Sunday, December 4, 2022

Horror Hospital (1973)

aka The Computer Killers

After witnessing a cold open in which a gentleman we’ll quickly enough learn is Dr Christian Storm (Michael Gough) and his little person assistant Frederick (Skip Martin) murder two people with the help of a car carrying practical in-built blades for beheading as well as baskets that can magically catch the flying heads, we meet our main protagonist.

Having been punched out of his band, obnoxious Jason Jones (Robin Askwith) decides he needs a bit of a break from life. Signing up with a shady travel agency specialized on his particular demographic called “Hairy Holidays” – run by one Mr Pollack (Dennis Price) – our hero (ahem) books a few days in the health clinic of – wouldn’t you know it – Dr Storm, mostly in the hopes of encountering attractive “birds”. As fate will have  it, Jason has a very special meet-cute with Judy Peters (Vanessa Shaw), which includes very early 70s moments of flirting like our hero explaining that he’s not going to rape Judy. Romance is in the air, clearly, when she offers him cheese anyway.

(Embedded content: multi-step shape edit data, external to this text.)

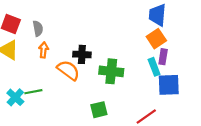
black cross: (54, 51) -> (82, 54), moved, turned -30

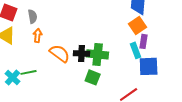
black cross: (82, 54) -> (82, 53), moved
green square: (99, 110) -> (93, 77), moved, turned 35

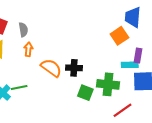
orange square: (138, 25) -> (119, 36), moved
cyan rectangle: (136, 50) -> (130, 65), turned -70
green cross: (98, 54) -> (108, 84), moved

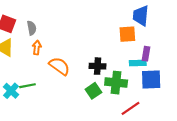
orange square: (119, 36) -> (127, 34), turned 30
black cross: (74, 68) -> (98, 66), moved
green square: (85, 93) -> (93, 91), turned 35

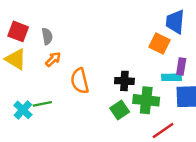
orange square: (127, 34) -> (159, 43), turned 30
orange arrow: (37, 48) -> (53, 59), turned 40
orange semicircle: (59, 66) -> (80, 81), turned -140

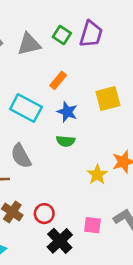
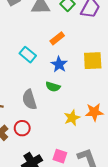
cyan rectangle: (26, 108) -> (28, 55), size x0.7
gray semicircle: (21, 156) -> (29, 100), moved
red circle: (44, 214) -> (22, 128), moved

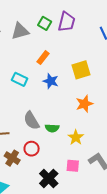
green semicircle: (53, 87) -> (52, 128), moved
orange star: (94, 112) -> (84, 104), moved
yellow star: (72, 118) -> (76, 137), moved

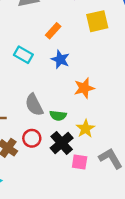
yellow square: (81, 70) -> (97, 21), moved
orange star: (84, 104) -> (84, 88), moved
black cross: (49, 178) -> (62, 143), moved

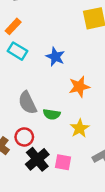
orange rectangle: (53, 31) -> (13, 26), moved
black cross: (62, 143) -> (37, 159), moved
pink square: (80, 162) -> (63, 162), moved

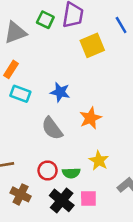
gray semicircle: (27, 103) -> (52, 128), moved
green semicircle: (52, 114) -> (71, 173), moved
red circle: (24, 137) -> (48, 170), moved

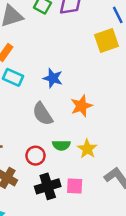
yellow square: (92, 45) -> (106, 40), moved
green semicircle: (71, 173) -> (61, 145), moved
black cross: (62, 200) -> (48, 186), turned 30

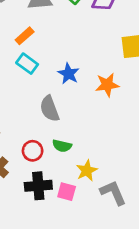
orange star: (81, 106) -> (107, 85), moved
yellow star: (87, 149) -> (87, 171), moved

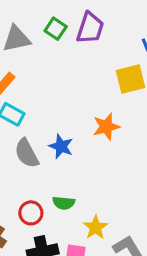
blue star: (69, 74) -> (61, 146), moved
gray semicircle: (50, 109) -> (27, 153), moved

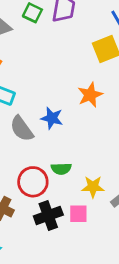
red circle: (31, 213) -> (33, 182), size x1.4
yellow star: (96, 227) -> (93, 187), turned -30

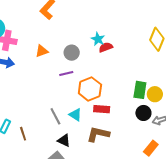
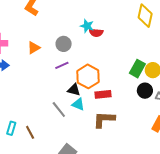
red semicircle: (106, 47) -> (96, 33), turned -144
green rectangle: (140, 90) -> (137, 69), turned 30
black triangle: (64, 140) -> (74, 90), moved

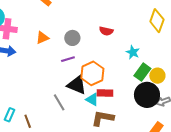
cyan star: (87, 26) -> (133, 52), moved
black triangle: (74, 90) -> (77, 85), size x1.5
black circle: (145, 91) -> (147, 95), size x1.6
cyan triangle: (78, 104) -> (92, 99), moved

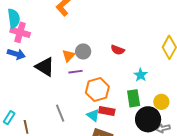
orange triangle: (42, 38) -> (68, 56), moved, turned -32
green rectangle: (142, 72) -> (134, 98), moved, turned -54
black triangle: (77, 85) -> (45, 67), moved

Judy just happens to be on her way to the very same clinic as Jason to meet her Auntie Harris (Ellen Pollock) for the first time. There’s some bad family blood about the aunt’s earlier career as a brothel owner, apparently.

Once the quick couple arrive at the clinic, the place turns out to be rather strange: auntie really rather wouldn’t have Judy there at all for mysterious reasons; the place’s little person factotum seems just a wee bit eccentric; there are bedrooms that look as bloody as slaughterhouses; and Dr Storm is Michael Gough doing his best Bela Lugosi. And that’s before our heroes meet the other guests - all of them very, very quiet, pasty looking, with nasty scars on their heads, and disturbingly happy to carry out Storm’s every order.

Young people, Storm is sure, need a strong hand to guide them, preferably his own, so Jason and Judy are going to have an interesting, perhaps not as healthy as advertised, time there.

Anthony Balch’s Horror Hospital has for a long time been a rather unseen and definitely undervalued little film. Apart from the vagaries of copyright and licensing deals, this may very well have something to do with the film’s very peculiar style that mixes elements of British exploitative horror (think Pete Walker or Norman J. Warren) with weird, on the cheap imagination and a sense of humour that tends to the weird parodic reversal and to black humour so dry, it will not always be clear to everyone watching if they are supposed to laugh at any given detail.

Though, given the film’s general interest in the specific imaginative detail, I’m rather sure the filmmakers have put a surprising degree of thought into nearly everything we see. Clearly, on this set, doing things on the cheap was no excuse for doing things badly or sloppily, so the resulting film is full of those peculiar little moments and details that at once manage to fulfil the quota of weird awesomeness we wish for from the more exploitative side of the movie business but also makes fun of some of these expectations – often at the same time.

If this is going to charm any given viewer and amuse them as much as Horror Hospital does me will most certainly hang on: a) said viewer’s love for 70s British exploitation horror, b) their love for very, very dry humour and c) if they needed the film’s very special limousine in their lives.

Or, come to think of it, if they believe the romantic lead walking into the mandatory shower sex scene wearing the a knight’s helmet is very funny and strange indeed, or just silly and stupid. If you do find this as funny as I do, you’ll also enjoy watching Skip Martin yet again nearly becoming the hero of a film (and yes, we get a meta joke about that) after stealing at least half of the scenes he is in by perfect delivery of dry jokes and asides, and Michael Gough chewing scenery in a very specific way that is supposedly (okay, I believe it) built on Bela Lugosi’s poverty row performances.

It’s that kind of film, and I love it for it.